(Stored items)
= = = =

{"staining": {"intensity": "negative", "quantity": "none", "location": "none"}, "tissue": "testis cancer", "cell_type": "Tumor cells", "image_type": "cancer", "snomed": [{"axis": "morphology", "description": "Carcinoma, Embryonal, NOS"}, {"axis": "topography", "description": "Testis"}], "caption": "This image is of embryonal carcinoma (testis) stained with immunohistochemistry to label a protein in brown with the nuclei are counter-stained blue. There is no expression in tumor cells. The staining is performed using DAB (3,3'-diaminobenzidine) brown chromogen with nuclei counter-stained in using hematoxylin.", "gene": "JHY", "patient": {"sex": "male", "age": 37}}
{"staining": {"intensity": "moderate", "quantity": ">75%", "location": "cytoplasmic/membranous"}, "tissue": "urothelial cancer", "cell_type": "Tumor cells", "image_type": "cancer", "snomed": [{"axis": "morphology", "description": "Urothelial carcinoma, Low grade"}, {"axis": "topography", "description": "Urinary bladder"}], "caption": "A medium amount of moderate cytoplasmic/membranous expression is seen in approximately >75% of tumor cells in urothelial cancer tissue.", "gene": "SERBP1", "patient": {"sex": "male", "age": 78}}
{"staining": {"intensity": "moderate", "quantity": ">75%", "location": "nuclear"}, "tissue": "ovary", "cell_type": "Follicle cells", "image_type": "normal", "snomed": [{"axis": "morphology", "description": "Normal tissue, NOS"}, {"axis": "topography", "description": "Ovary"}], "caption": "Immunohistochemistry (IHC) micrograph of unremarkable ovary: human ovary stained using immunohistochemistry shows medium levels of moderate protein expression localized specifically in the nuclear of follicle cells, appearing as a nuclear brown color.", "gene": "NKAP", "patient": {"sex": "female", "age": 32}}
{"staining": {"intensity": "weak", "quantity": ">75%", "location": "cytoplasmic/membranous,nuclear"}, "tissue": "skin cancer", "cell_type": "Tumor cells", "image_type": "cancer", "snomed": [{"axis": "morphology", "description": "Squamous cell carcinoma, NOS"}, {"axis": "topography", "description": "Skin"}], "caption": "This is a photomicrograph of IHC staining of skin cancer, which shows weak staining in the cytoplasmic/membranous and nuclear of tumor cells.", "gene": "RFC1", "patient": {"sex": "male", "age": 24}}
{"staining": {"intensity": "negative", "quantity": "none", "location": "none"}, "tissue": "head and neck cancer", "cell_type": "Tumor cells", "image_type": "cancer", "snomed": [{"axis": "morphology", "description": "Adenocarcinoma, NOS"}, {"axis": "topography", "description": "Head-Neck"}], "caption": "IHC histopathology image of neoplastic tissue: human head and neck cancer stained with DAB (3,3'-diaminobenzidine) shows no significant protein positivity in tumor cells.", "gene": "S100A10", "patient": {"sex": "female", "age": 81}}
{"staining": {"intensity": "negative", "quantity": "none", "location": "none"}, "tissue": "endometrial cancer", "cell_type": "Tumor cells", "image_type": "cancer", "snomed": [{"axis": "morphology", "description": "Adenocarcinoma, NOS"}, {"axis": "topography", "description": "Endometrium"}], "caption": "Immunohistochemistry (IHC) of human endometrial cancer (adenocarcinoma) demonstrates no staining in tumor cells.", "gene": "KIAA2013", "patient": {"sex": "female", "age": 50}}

= = = =

■ WHAT IS EXPECTED: Extract the lines above, from the first one through the one containing "medium amount of", and return only those, unchanged.

■ TASK RESPONSE:
{"staining": {"intensity": "negative", "quantity": "none", "location": "none"}, "tissue": "testis cancer", "cell_type": "Tumor cells", "image_type": "cancer", "snomed": [{"axis": "morphology", "description": "Carcinoma, Embryonal, NOS"}, {"axis": "topography", "description": "Testis"}], "caption": "This image is of embryonal carcinoma (testis) stained with immunohistochemistry to label a protein in brown with the nuclei are counter-stained blue. There is no expression in tumor cells. The staining is performed using DAB (3,3'-diaminobenzidine) brown chromogen with nuclei counter-stained in using hematoxylin.", "gene": "JHY", "patient": {"sex": "male", "age": 37}}
{"staining": {"intensity": "moderate", "quantity": ">75%", "location": "cytoplasmic/membranous"}, "tissue": "urothelial cancer", "cell_type": "Tumor cells", "image_type": "cancer", "snomed": [{"axis": "morphology", "description": "Urothelial carcinoma, Low grade"}, {"axis": "topography", "description": "Urinary bladder"}], "caption": "A medium amount of moderate cytoplasmic/membranous expression is seen in approximately >75% of tumor cells in urothelial cancer tissue.", "gene": "SERBP1", "patient": {"sex": "male", "age": 78}}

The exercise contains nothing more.